Kupa'nın hastası oldum
Her sezon bu tarihlerde futbola doyuyorum. Sebebi Atv ve A Spor'un yayınladığı Ziraat Türkiye Kupası maçları.
Trendyol Süper Lig'deki gibi şaibe yok, dedikodu yok, "yapı" tartışmaları yok. Hakemler kurşuna dizilmiyor. Tam tersine, görev verilen gencecik hakemler ışıl ışıl parlıyor. 2. ve 3. Lig takımları Süper Lig ekipleriyle kafa kafaya mücadele veriyor, eskiden olduğu gibi vakit geçirmek için kendilerini yere atmıyor, ceza sahasına dizilmiyor, oyunu çirkinleştirmiyorlar. Güçlü rakiplerine saygıda kusur etmiyor ama ellerinden geleni de artlarına koymuyorlar. Hele adını ilk kez duyduğum bazı futbolcular öyle parlıyor ki gözlerimi onlardan alamıyorum.
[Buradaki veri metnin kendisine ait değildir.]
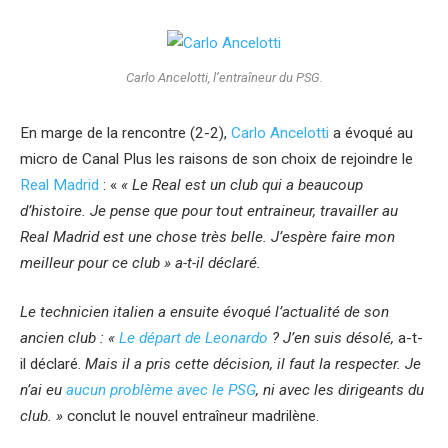
Carlo Ancelotti, l’entraîneur du PSG.
En marge de la rencontre (2-2),
Carlo Ancelotti
a évoqué au
micro de Canal Plus les raisons de son choix de rejoindre le
Real Madrid
: «
« Le Real est un club qui a beaucoup
d’histoire.
Je pense que pour tout entraineur, travailler au
Real Madrid est une chose très belle. J’espère faire mon
meilleur pour ce club » a-t-il déclaré.
Le technicien italien a ensuite évoqué l’actualité de son
ancien club : «
Le départ de Leonardo
? J’en suis désolé,
a-t-
il déclaré.
Mais il a pris cette décision, il faut la respecter. Je
n’ai eu
aucun problème avec le PSG
, ni avec les dirigeants du
club. »
conclut le nouvel entraîneur madrilène.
Rotasyondan faydalanıp ligde yerlerine oynayan yabancı futbolcuların gölgesinden kurtulan büyük takımların genç futbolcularını izlemek de büyük keyif. Hele ilk turlarda futbolun heyecanını kaçıran, oyunu kekeme hale getiren VAR uygulamasının olmayışı bana daha büyük zevk veriyor. Bir de buna özenli reji, sade anlatımlar ve yerli yerinde yorumlar da eklenince keyfim ikiye katlanıyor.
Yaşasın Ziraat Türkiye Kupası, var olsun Atv ve A Spor...
Ya seni kim kurtaracak?
A Haber muhabiri, CHP Genel Başkanı Özgür Özel'e, "Mansur Yavaş'ın ön seçime karşı olduğu söyleniyor" şeklinde bir soru yöneltti. Özel, çoğu zaman takındığı o üstten bakan, kibirli tavrıyla muhabiri ve bağlı olduğu kurumu açıkça tehdit etti: "A Haber sen de kurtulamazsın tek başına... Ya hep beraber, ya hiç..."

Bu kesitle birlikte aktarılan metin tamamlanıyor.